Xenoverse 3 Finally Revealed: What AGE 1000 Really Means
After years of speculation, Dragon Ball Xenoverse 3 is officially real—and it is the mysterious “Age 1000 Project.” Revealed during Dragon Ball Games Battle Hour, the new trailer confirmed that the codename AGE1000 refers to a distant future more than two centuries after most Dragon Ball stories, placing players in a timeline the original series never covered. Executive producer Akio Iyoku explained that the team asked Akira Toriyama to imagine this far future, and his concepts now form the foundation of the world, story and character designs. That includes two new player avatars and an older, future Bulma acting as a key contact for the hero. Instead of simply patrolling history, players appear to be answering Bulma’s call against an emerging threat, with a Capsule Corp-backed hero squad taking the place of the Time Patrol. For longtime Xenoverse fans, this turns a side-story framework into a potential canonical future.

Battle Hour Signals a New Multimedia Wave: Beerus, Galactic Patrol and Beyond
Dragon Ball Games Battle Hour has evolved from a tournament showcase into a franchise roadmap. This year’s event opened with anime news, confirming Dragon Ball Super: The Galactic Patrol will adapt the Galactic Patrol Prisoner arc following the Universe Survival storyline, continuing the handoff between anime and manga eras. The spotlight then shifted to Dragon Ball Super: Beerus, a remake of Battle of Gods, which showed off lush new animation across fresh launch and “Super Gekitou” trailers and reiterated its fall 2026 release window. Voice messages from Masako Nozawa, Jason Douglas and Koichi Yamadera underscored how central this project is to the brand. Layered with ongoing DLC plans for titles like Dragon Ball Sparking: Zero and support for older games, Battle Hour now acts as a unified stage where anime, movies, and games are revealed in tandem, foreshadowing a tightly coordinated push over the next couple of years.
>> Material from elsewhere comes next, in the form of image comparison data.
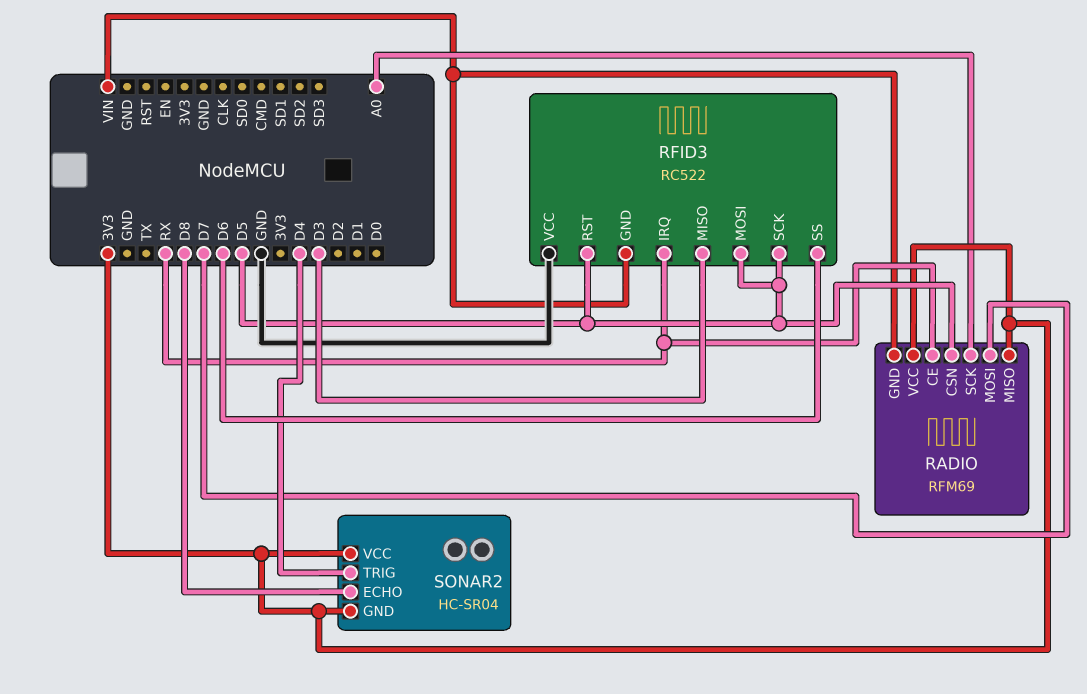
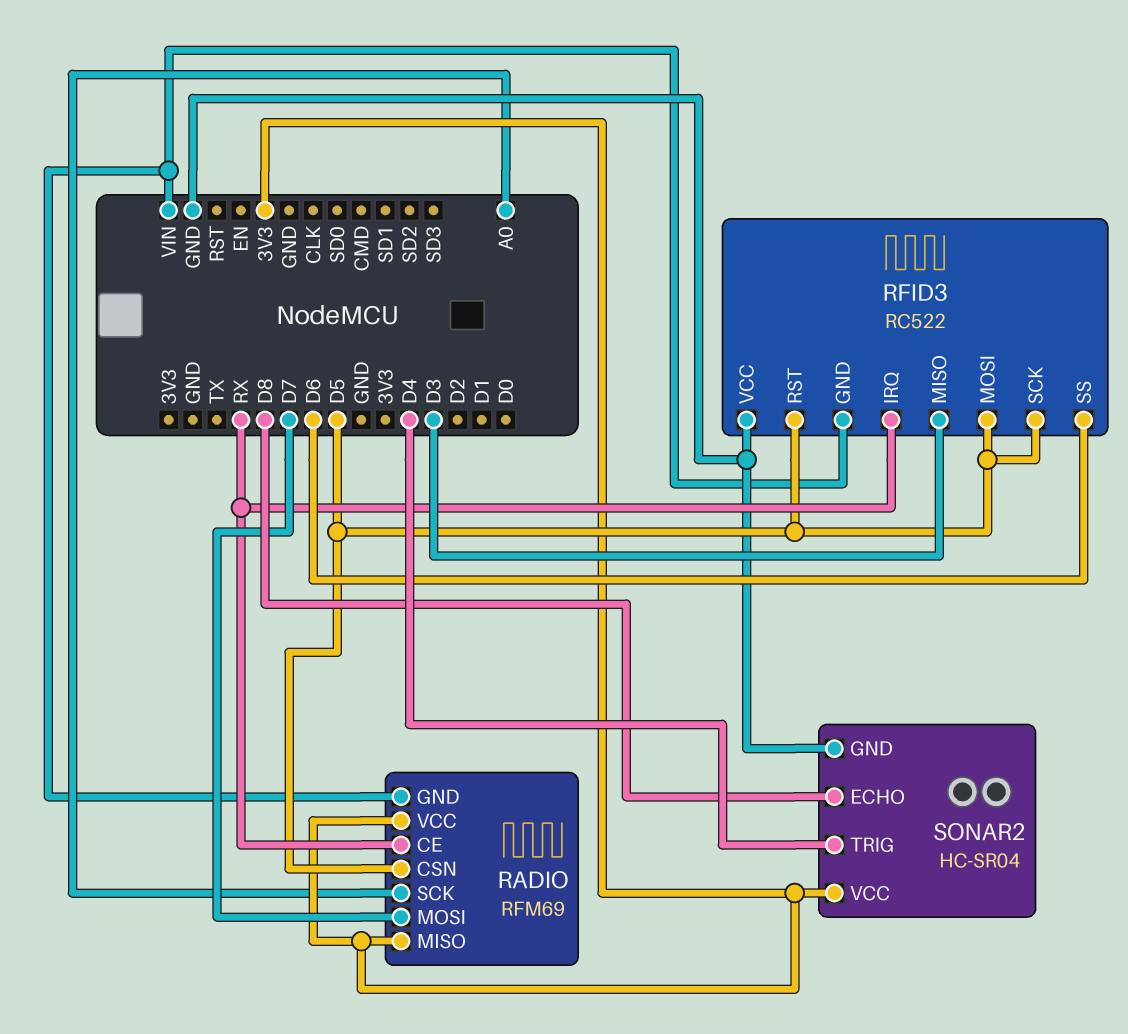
SONAR2 pin GND: 3V3 -> GND

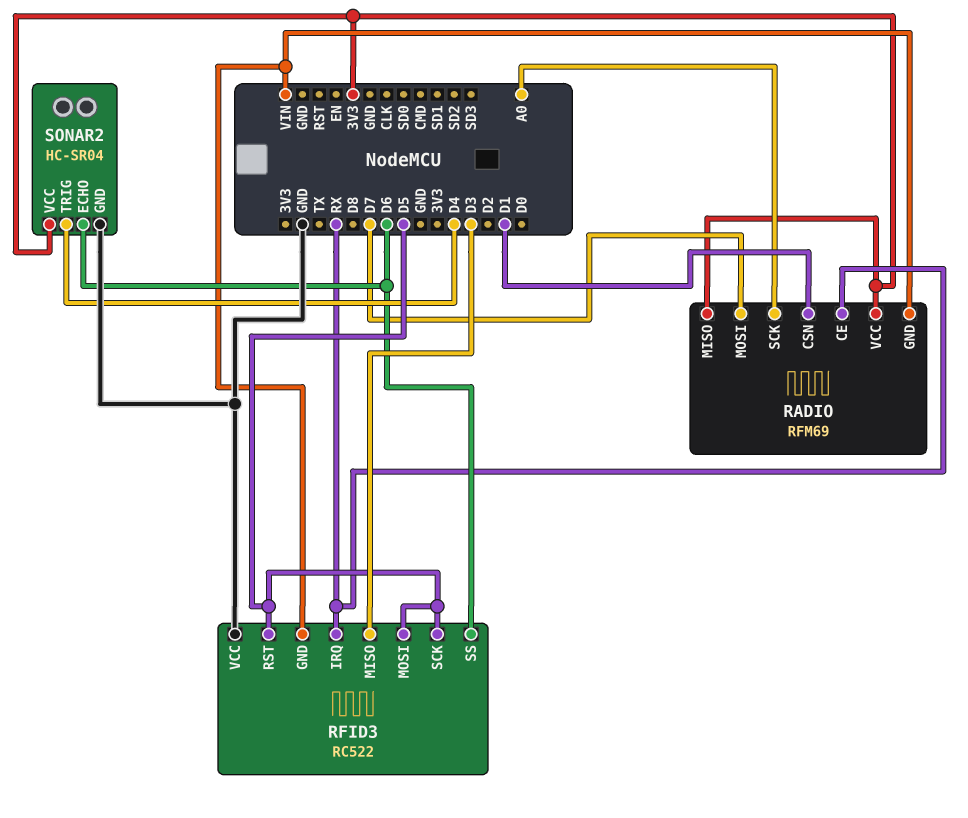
RADIO pin CSN: D5 -> D1
SONAR2 pin ECHO: D8 -> D6

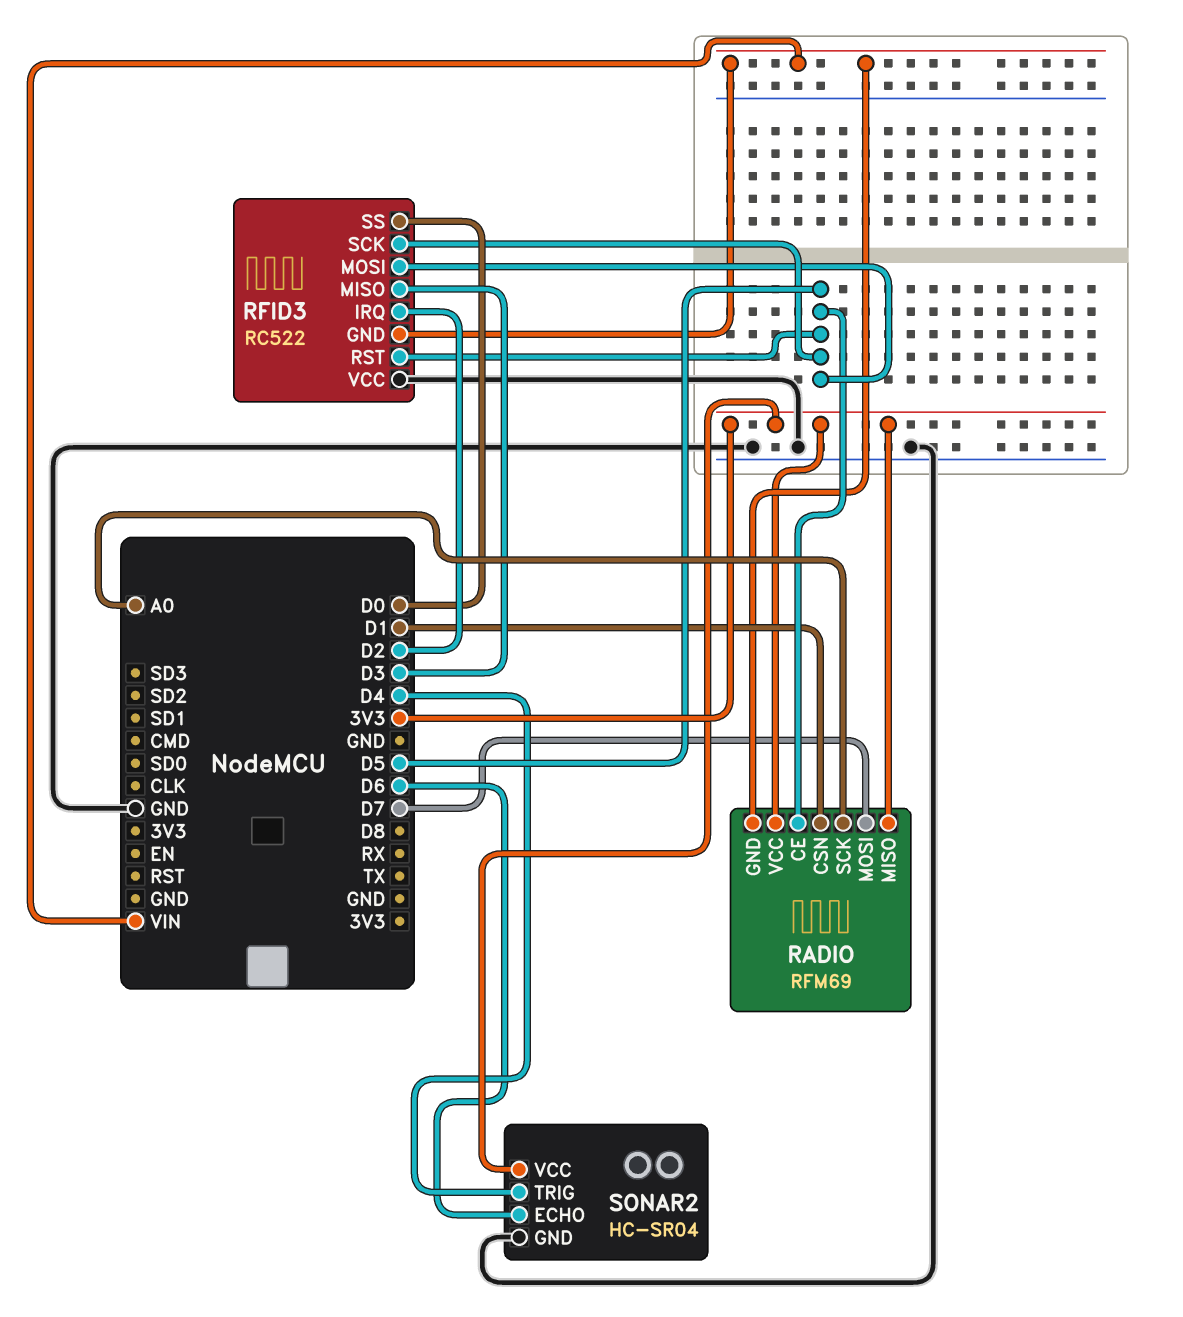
RADIO pin CE: RX -> D5
RFID3 pin IRQ: RX -> D2
RFID3 pin SS: D6 -> D0

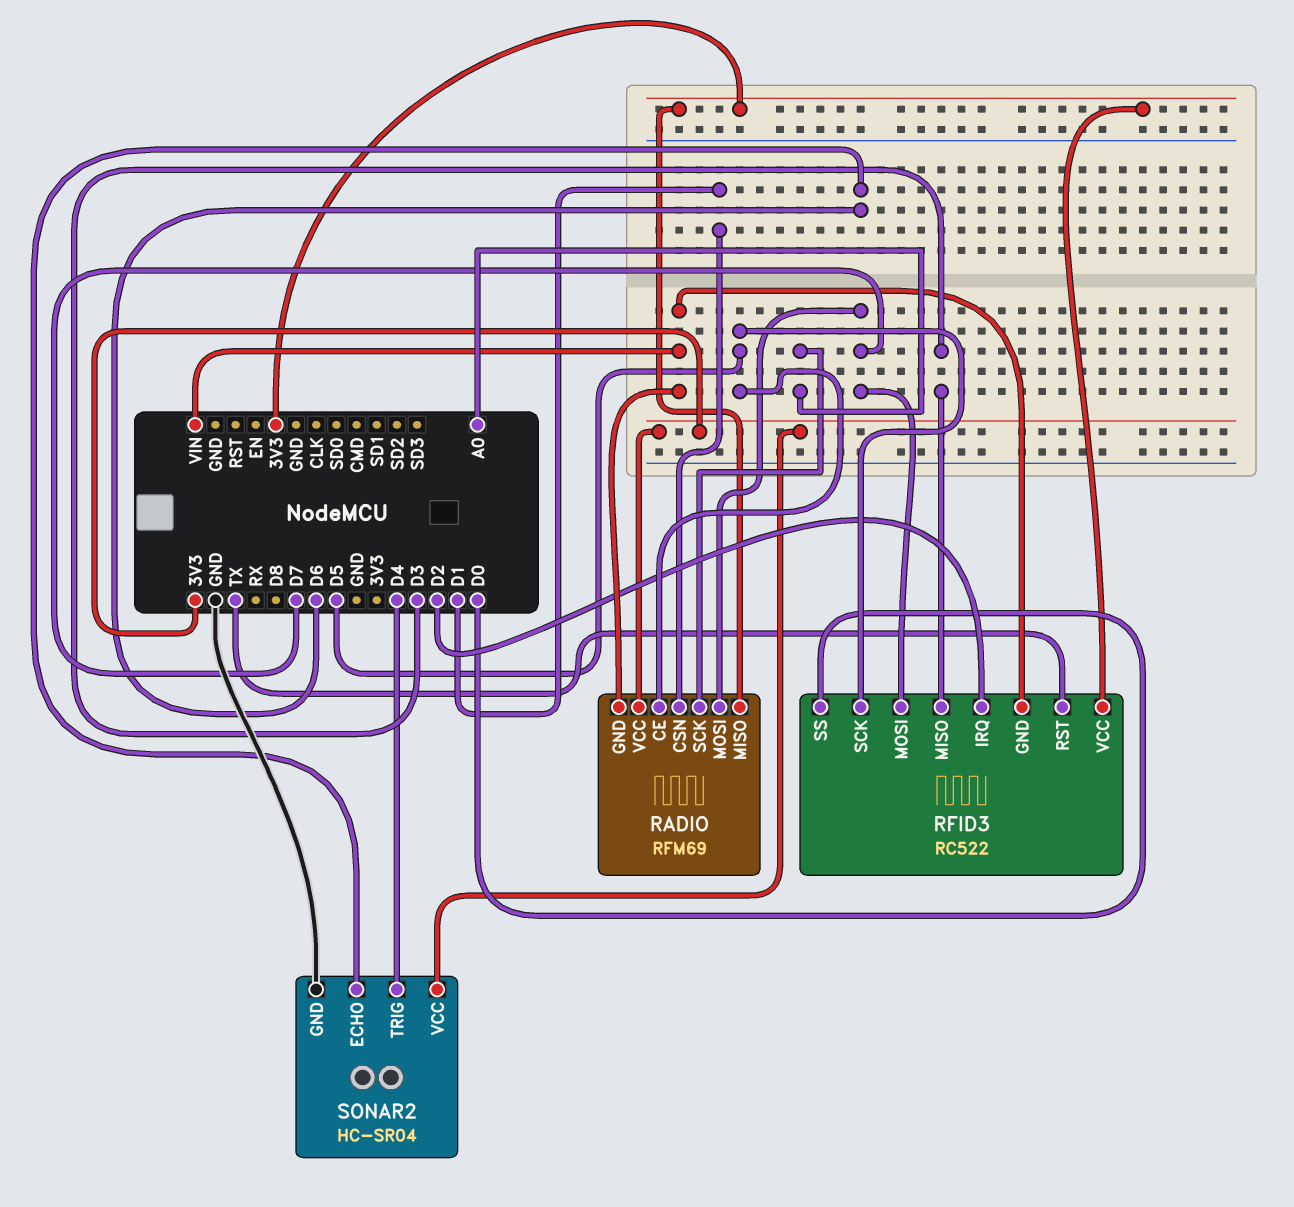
RFID3 pin MOSI: D5 -> D7
RFID3 pin RST: D5 -> TX
RFID3 pin VCC: GND -> 3V3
Going All In on Games: Bandai Namco, Toei and the Next Generation of Dragon Ball
Behind the announcements sits a strategic shift: Dragon Ball’s stewards are treating video games as a core pillar, not just merchandising. Bandai Namco continues to invest in long-tail support for Xenoverse 2 and Dragon Ball FighterZ while greenlighting ambitious projects like Dragon Ball Xenoverse 3, which is built as an online-focused title designed for many players to enjoy together. Parallel to this, Toei Company has launched Toei Games, an in-house publishing label positioned as a new business pillar alongside film, television and events. Interestingly, Toei Games will not rely on existing Dragon Ball or One Piece IP, instead aiming to create brand-new game franchises while leveraging Toei’s production expertise. The result is a two-pronged expansion: Bandai Namco deepens Dragon Ball’s gaming footprint, while Toei explores original game IP, both moves reinforcing how central interactive media has become to the broader anime ecosystem.

Super Saiyan 4’s Return and Bulma’s New Design Point to a Visual Reset
Nostalgia and reinvention are colliding in the latest Dragon Ball projects. Dragon Ball FighterZ is adding SS4 Goku, a new version of Super Saiyan 4 drawn from Dragon Ball Daima. This form keeps the primal, furred aesthetic of the GT transformation but swaps to striking red hair and was used to cap Daima’s climactic battle, effectively reframing Super Saiyan 4 as a prestige, event-tier form in a fresh continuity. Meanwhile, Dragon Ball Xenoverse 3 showcases a new future Bulma design created from Toriyama’s concepts for AGE1000. Her look blends familiar Capsule Corp iconography with a more mature, tech-forward style that suits a distant-future setting. Together, the Super Saiyan 4 return and Bulma’s new design suggest how modern Dragon Ball is treating legacy visuals: not discarding them, but selectively updating and recontextualizing iconic forms and characters to bridge old fans and newcomers.

How 2026–2027 Could Redefine Dragon Ball for Old and New Fans
When you line up Dragon Ball Xenoverse 3, Dragon Ball Super: Beerus, the Galactic Patrol anime continuation, new FighterZ content and Toriyama-informed redesigns like future Bulma, a clear picture emerges. The next two years are less about a single flagship and more about a coordinated ecosystem. Xenoverse 3 offers a Toriyama-guided glimpse at the franchise’s distant future, potentially functioning as a soft blueprint for “what comes after” Super. Beerus revisits a foundational story with modern animation, giving newer viewers a clean on-ramp while letting veterans experience a polished retelling. FighterZ and ongoing DLC keep competitive and casual players engaged, while Toei Games’ arrival hints at a long-term bet on interactive storytelling. For existing fans, this era promises fresh answers and futures; for newcomers, it provides multiple entry points—movie, series, and games—into a franchise actively reshaping itself rather than just preserving its past.